** Opening Input data block **

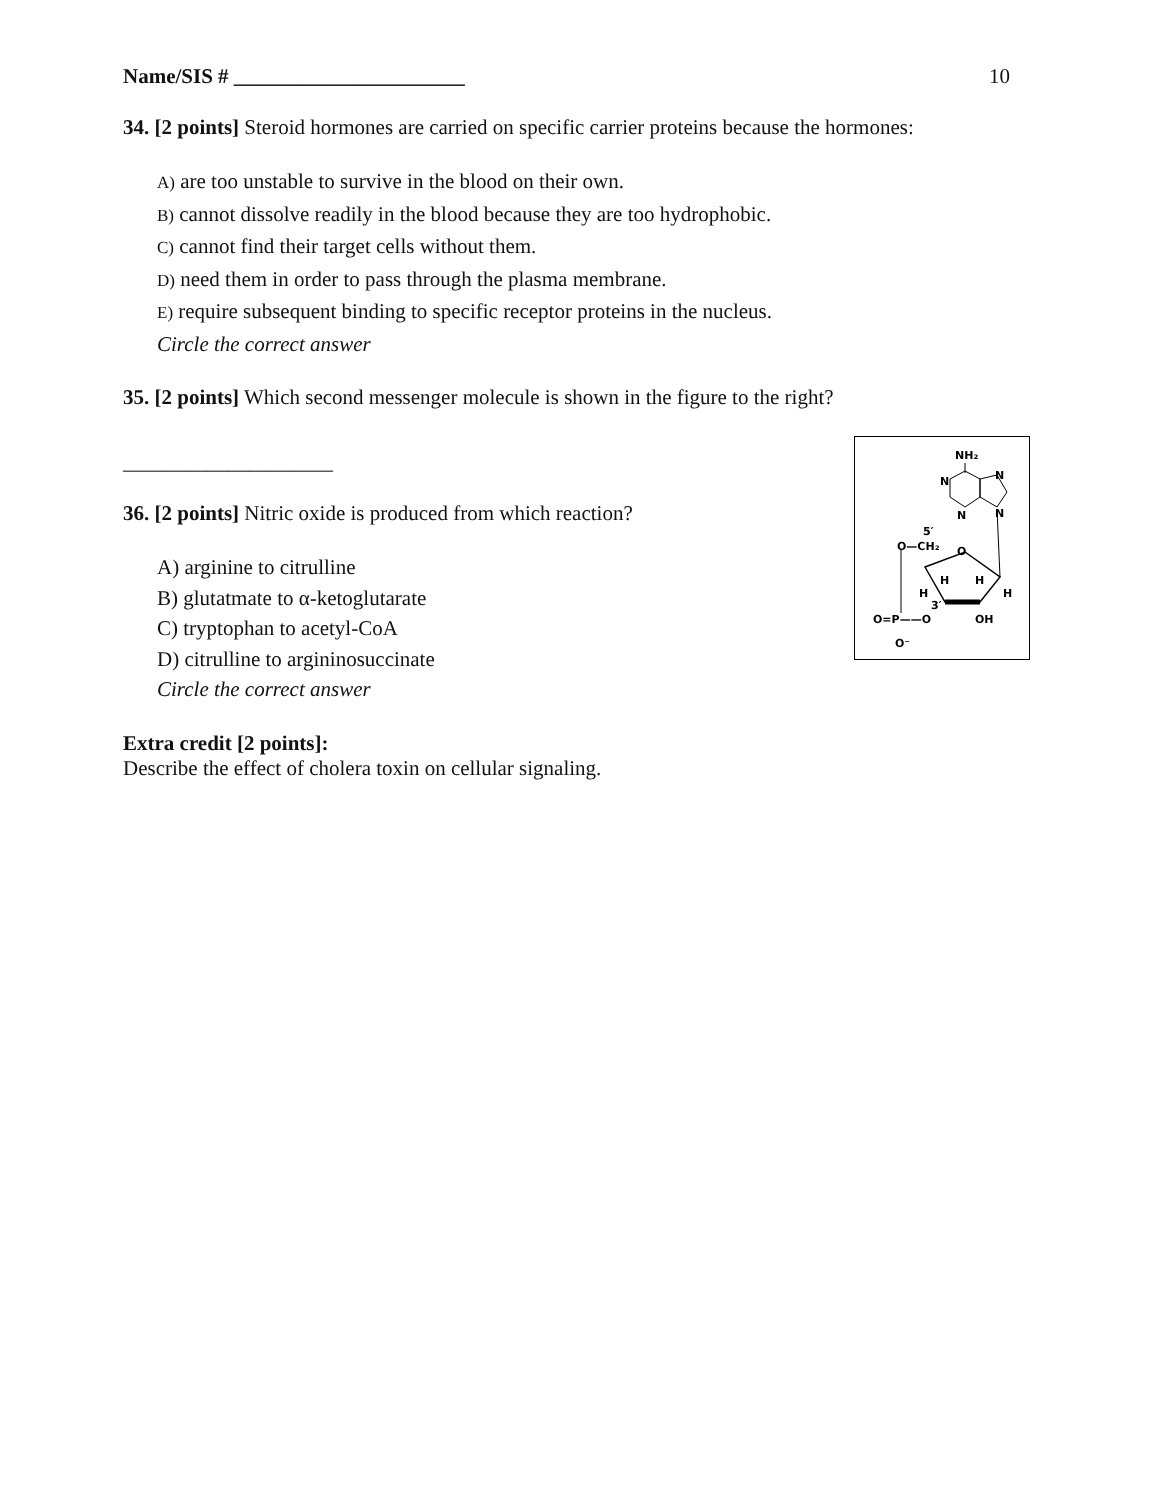Name/SIS # ______________________ 10
34. [2 points] Steroid hormones are carried on specific carrier proteins because the hormones:
A) are too unstable to survive in the blood on their own.
B) cannot dissolve readily in the blood because they are too hydrophobic.
C) cannot find their target cells without them.
D) need them in order to pass through the plasma membrane.
E) require subsequent binding to specific receptor proteins in the nucleus.
Circle the correct answer
35. [2 points] Which second messenger molecule is shown in the figure to the right?
____________________
36. [2 points] Nitric oxide is produced from which reaction?
A) arginine to citrulline
B) glutatmate to α-ketoglutarate
C) tryptophan to acetyl-CoA
D) citrulline to argininosuccinate
Circle the correct answer
Extra credit [2 points]:
Describe the effect of cholera toxin on cellular signaling.
NH₂
N
N
N
N
5′
O—CH₂
O
H
H
H
H
3′
OH
O=P——O
O⁻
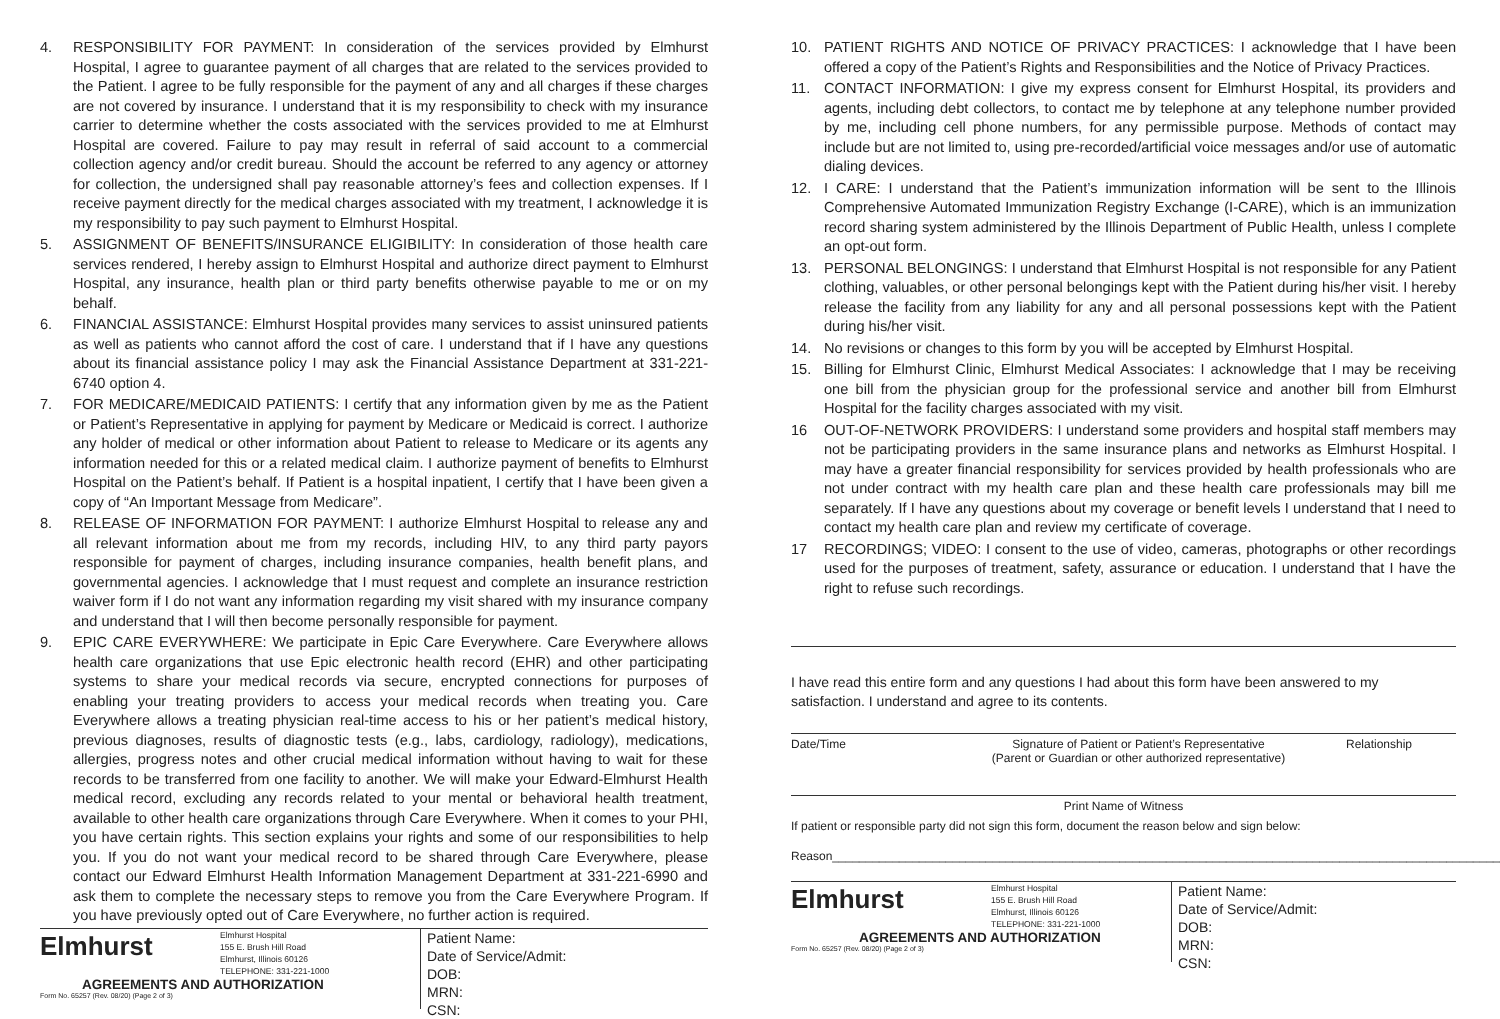4. RESPONSIBILITY FOR PAYMENT: In consideration of the services provided by Elmhurst Hospital, I agree to guarantee payment of all charges that are related to the services provided to the Patient. I agree to be fully responsible for the payment of any and all charges if these charges are not covered by insurance. I understand that it is my responsibility to check with my insurance carrier to determine whether the costs associated with the services provided to me at Elmhurst Hospital are covered. Failure to pay may result in referral of said account to a commercial collection agency and/or credit bureau. Should the account be referred to any agency or attorney for collection, the undersigned shall pay reasonable attorney’s fees and collection expenses. If I receive payment directly for the medical charges associated with my treatment, I acknowledge it is my responsibility to pay such payment to Elmhurst Hospital.
5. ASSIGNMENT OF BENEFITS/INSURANCE ELIGIBILITY: In consideration of those health care services rendered, I hereby assign to Elmhurst Hospital and authorize direct payment to Elmhurst Hospital, any insurance, health plan or third party benefits otherwise payable to me or on my behalf.
6. FINANCIAL ASSISTANCE: Elmhurst Hospital provides many services to assist uninsured patients as well as patients who cannot afford the cost of care. I understand that if I have any questions about its financial assistance policy I may ask the Financial Assistance Department at 331-221-6740 option 4.
7. FOR MEDICARE/MEDICAID PATIENTS: I certify that any information given by me as the Patient or Patient’s Representative in applying for payment by Medicare or Medicaid is correct. I authorize any holder of medical or other information about Patient to release to Medicare or its agents any information needed for this or a related medical claim. I authorize payment of benefits to Elmhurst Hospital on the Patient’s behalf. If Patient is a hospital inpatient, I certify that I have been given a copy of “An Important Message from Medicare”.
8. RELEASE OF INFORMATION FOR PAYMENT: I authorize Elmhurst Hospital to release any and all relevant information about me from my records, including HIV, to any third party payors responsible for payment of charges, including insurance companies, health benefit plans, and governmental agencies. I acknowledge that I must request and complete an insurance restriction waiver form if I do not want any information regarding my visit shared with my insurance company and understand that I will then become personally responsible for payment.
9. EPIC CARE EVERYWHERE: We participate in Epic Care Everywhere. Care Everywhere allows health care organizations that use Epic electronic health record (EHR) and other participating systems to share your medical records via secure, encrypted connections for purposes of enabling your treating providers to access your medical records when treating you. Care Everywhere allows a treating physician real-time access to his or her patient’s medical history, previous diagnoses, results of diagnostic tests (e.g., labs, cardiology, radiology), medications, allergies, progress notes and other crucial medical information without having to wait for these records to be transferred from one facility to another. We will make your Edward-Elmhurst Health medical record, excluding any records related to your mental or behavioral health treatment, available to other health care organizations through Care Everywhere. When it comes to your PHI, you have certain rights. This section explains your rights and some of our responsibilities to help you. If you do not want your medical record to be shared through Care Everywhere, please contact our Edward Elmhurst Health Information Management Department at 331-221-6990 and ask them to complete the necessary steps to remove you from the Care Everywhere Program. If you have previously opted out of Care Everywhere, no further action is required.
Elmhurst Elmhurst Hospital
155 E. Brush Hill Road
Elmhurst, Illinois 60126
TELEPHONE: 331-221-1000
AGREEMENTS AND AUTHORIZATION
Form No. 65257 (Rev. 08/20) (Page 2 of 3)
Patient Name:
Date of Service/Admit:
DOB:
MRN:
CSN:
10. PATIENT RIGHTS AND NOTICE OF PRIVACY PRACTICES: I acknowledge that I have been offered a copy of the Patient’s Rights and Responsibilities and the Notice of Privacy Practices.
11. CONTACT INFORMATION: I give my express consent for Elmhurst Hospital, its providers and agents, including debt collectors, to contact me by telephone at any telephone number provided by me, including cell phone numbers, for any permissible purpose. Methods of contact may include but are not limited to, using pre-recorded/artificial voice messages and/or use of automatic dialing devices.
12. I CARE: I understand that the Patient’s immunization information will be sent to the Illinois Comprehensive Automated Immunization Registry Exchange (I-CARE), which is an immunization record sharing system administered by the Illinois Department of Public Health, unless I complete an opt-out form.
13. PERSONAL BELONGINGS: I understand that Elmhurst Hospital is not responsible for any Patient clothing, valuables, or other personal belongings kept with the Patient during his/her visit. I hereby release the facility from any liability for any and all personal possessions kept with the Patient during his/her visit.
14. No revisions or changes to this form by you will be accepted by Elmhurst Hospital.
15. Billing for Elmhurst Clinic, Elmhurst Medical Associates: I acknowledge that I may be receiving one bill from the physician group for the professional service and another bill from Elmhurst Hospital for the facility charges associated with my visit.
16 OUT-OF-NETWORK PROVIDERS: I understand some providers and hospital staff members may not be participating providers in the same insurance plans and networks as Elmhurst Hospital. I may have a greater financial responsibility for services provided by health professionals who are not under contract with my health care plan and these health care professionals may bill me separately. If I have any questions about my coverage or benefit levels I understand that I need to contact my health care plan and review my certificate of coverage.
17 RECORDINGS; VIDEO: I consent to the use of video, cameras, photographs or other recordings used for the purposes of treatment, safety, assurance or education. I understand that I have the right to refuse such recordings.
I have read this entire form and any questions I had about this form have been answered to my satisfaction. I understand and agree to its contents.
Date/Time Signature of Patient or Patient’s Representative
(Parent or Guardian or other authorized representative) Relationship
Print Name of Witness
If patient or responsible party did not sign this form, document the reason below and sign below:
Reason______________________________________________________________________________________________________
Elmhurst Elmhurst Hospital
155 E. Brush Hill Road
Elmhurst, Illinois 60126
TELEPHONE: 331-221-1000
AGREEMENTS AND AUTHORIZATION
Form No. 65257 (Rev. 08/20) (Page 2 of 3)
Patient Name:
Date of Service/Admit:
DOB:
MRN:
CSN:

** Closing Input data block **

__Task item__
Could you restate word for word the lines above from the one containing "5. ASSIGNMENT OF" through the one containing "6. FINANCIAL ASSISTANCE: Elmhurst", both included, and nothing else?

__Answer space__
5. ASSIGNMENT OF BENEFITS/INSURANCE ELIGIBILITY: In consideration of those health care services rendered, I hereby assign to Elmhurst Hospital and authorize direct payment to Elmhurst Hospital, any insurance, health plan or third party benefits otherwise payable to me or on my behalf.
6. FINANCIAL ASSISTANCE: Elmhurst Hospital provides many services to assist uninsured patients as well as patients who cannot afford the cost of care. I understand that if I have any questions about its financial assistance policy I may ask the Financial Assistance Department at 331-221-6740 option 4.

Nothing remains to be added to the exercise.